Too many distractions? Usually in a training class, of course, this is a big factor – especially for puppies. Cut back on distractions and the dog will be able to better focus on the task in hand. We need to be sure that the environment is made for learning. This means it is quiet and removed from other dogs, with no other toys, movement, things to grab, or people passing by.
Modify the Environment
Comfort: For some dogs, lying down is not particularly comfortable on hard surfaces. Think about those dogs with bony elbows, thin skin and fur. Ouch! Greyhounds, whippets, and lurchers are prime candidates here! Get some soft blankets, mats or fleece and try again.
Is lying comfortable for the dog? How does the dog normally lie down? For some dogs, lying with front paws out and back paws folded underneath isn’t natural. Is your dog one who lies totally flat, on her side, upside down or in a ‘frog’ position? If so, it’s perhaps a little uncomfortable to fold those legs right underneath, even more so if the dog has joint issues or chronic pain. I sometimes find slightly more ‘upright’ jointed breeds have more issues.

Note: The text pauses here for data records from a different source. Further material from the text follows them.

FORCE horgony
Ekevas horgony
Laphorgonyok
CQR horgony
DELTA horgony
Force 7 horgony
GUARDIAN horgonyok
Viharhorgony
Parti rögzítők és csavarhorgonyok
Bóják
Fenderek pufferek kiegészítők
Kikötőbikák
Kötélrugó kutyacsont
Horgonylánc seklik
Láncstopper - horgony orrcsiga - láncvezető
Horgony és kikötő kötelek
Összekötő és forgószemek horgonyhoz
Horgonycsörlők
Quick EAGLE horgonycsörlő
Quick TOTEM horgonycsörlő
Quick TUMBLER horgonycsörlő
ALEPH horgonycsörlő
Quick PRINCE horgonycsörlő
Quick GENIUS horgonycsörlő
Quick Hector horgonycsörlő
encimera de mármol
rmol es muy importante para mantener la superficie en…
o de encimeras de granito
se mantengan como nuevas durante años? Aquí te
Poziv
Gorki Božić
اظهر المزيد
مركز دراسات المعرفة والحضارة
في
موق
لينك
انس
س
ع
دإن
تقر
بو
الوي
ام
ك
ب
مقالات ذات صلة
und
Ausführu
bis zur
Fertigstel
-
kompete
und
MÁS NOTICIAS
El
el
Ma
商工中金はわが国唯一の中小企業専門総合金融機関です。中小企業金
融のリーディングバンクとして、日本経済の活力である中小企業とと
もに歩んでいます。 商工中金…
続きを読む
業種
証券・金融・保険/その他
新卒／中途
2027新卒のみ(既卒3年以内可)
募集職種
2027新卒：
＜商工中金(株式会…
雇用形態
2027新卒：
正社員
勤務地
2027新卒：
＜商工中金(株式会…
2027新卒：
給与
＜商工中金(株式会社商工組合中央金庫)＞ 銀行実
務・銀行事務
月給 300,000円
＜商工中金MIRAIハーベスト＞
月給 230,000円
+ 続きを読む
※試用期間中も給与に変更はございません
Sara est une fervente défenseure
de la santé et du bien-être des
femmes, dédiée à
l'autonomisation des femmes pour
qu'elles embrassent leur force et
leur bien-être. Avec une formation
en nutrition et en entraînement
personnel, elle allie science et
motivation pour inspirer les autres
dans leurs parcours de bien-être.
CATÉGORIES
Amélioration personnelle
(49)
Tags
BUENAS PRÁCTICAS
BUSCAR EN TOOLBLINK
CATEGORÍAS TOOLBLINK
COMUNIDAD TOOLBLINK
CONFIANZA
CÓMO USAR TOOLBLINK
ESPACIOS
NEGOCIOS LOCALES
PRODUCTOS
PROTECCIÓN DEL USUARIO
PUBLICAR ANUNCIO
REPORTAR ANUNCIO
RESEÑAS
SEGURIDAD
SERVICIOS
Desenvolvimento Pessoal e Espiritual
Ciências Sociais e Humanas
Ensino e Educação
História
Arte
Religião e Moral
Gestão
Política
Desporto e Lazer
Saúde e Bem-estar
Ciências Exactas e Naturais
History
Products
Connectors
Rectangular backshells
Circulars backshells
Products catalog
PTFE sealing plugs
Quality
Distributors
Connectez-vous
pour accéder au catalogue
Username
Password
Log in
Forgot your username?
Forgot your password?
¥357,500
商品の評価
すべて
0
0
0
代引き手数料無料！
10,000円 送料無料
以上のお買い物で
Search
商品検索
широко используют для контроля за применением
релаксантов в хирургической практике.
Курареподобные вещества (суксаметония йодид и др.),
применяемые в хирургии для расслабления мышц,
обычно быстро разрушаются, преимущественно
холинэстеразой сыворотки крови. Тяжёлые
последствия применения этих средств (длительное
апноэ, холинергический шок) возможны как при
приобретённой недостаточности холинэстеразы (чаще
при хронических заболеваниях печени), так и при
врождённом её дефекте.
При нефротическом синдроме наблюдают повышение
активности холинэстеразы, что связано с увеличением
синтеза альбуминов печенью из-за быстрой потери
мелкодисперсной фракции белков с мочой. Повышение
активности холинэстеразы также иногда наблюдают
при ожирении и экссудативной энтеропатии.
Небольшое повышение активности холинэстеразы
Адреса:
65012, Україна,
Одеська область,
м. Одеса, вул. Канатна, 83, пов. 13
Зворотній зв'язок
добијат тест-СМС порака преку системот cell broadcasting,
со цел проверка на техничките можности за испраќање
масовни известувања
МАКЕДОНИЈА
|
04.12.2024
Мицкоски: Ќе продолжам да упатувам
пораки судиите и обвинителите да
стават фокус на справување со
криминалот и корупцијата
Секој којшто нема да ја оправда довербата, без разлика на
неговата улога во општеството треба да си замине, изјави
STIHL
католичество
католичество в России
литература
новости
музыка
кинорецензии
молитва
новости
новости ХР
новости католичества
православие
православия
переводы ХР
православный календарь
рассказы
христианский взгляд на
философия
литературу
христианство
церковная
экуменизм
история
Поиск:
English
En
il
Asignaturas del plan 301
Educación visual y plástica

Too Busy: Is your dog ‘busy?’ If you’ve got a very active dog, well, these dogs are sometimes just too busy to be lying down! Things will take a little extra time, so be patient. (I’m thinking terriers here!)
Blocking: When our dogs are young, we are often teaching so many things at once it can be quite confusing for them. Sometimes old learning blocks the uptake of new learning, e.g. learning ‘sit’ interferes with learning ‘down.’
There are lots of reasons why a lie down might not be instant, but these are just a few common ones.
What else can we do?
We can implement changes in the immediate environment as already suggested above and we can ensure we are patient. But we can also look at our technique.
Shaping the Behavior
If we continue with the method outlined above and it doesn’t work, our dogs constantly fail and that is not good for anyone. So let’s try something else.
Shaping is a great way to help our dogs try harder to get the results we want.
In this case, we would take a handful of treats and reward approximations towards the end result, i.e. for the dog to lie down. Maybe we would start by rewarding a lowered head a few times, then a paw forward, then a crouch down, then a body lowered, then finally a ‘flat on the ground’ dog.
All of this will take time and we would always start wherever the last session ended so our dog continues to try harder to gain our reward. Shaping can produce a really quick result if conducted correctly, so do ask advice from a skilled and qualified trainer or behavior professional if you need extra help.
Use Your Corners: Gently backing your dog into a corner can sometimes help those that tend to tip up at the rear end! Use your environment to help. Combine this with shaping for a really good result.
Use Yourself: Try luring your dog under a crooked leg or arm (if your dog is tiny), or under a table. Again, use what is available around you. This helps your dog adopt the lie down naturally and then you can quickly add in your cue at the right time.
If you’re lucky, your dog will connect with ‘lie down’ straight away and that’s great, well done! But don’t worry if that’s not the case. The key is to re-evaluate, see what’s going wrong and understand things may take a little more time. Consider all the factors above and work them all into a new plan. I bet in time you’ll have success!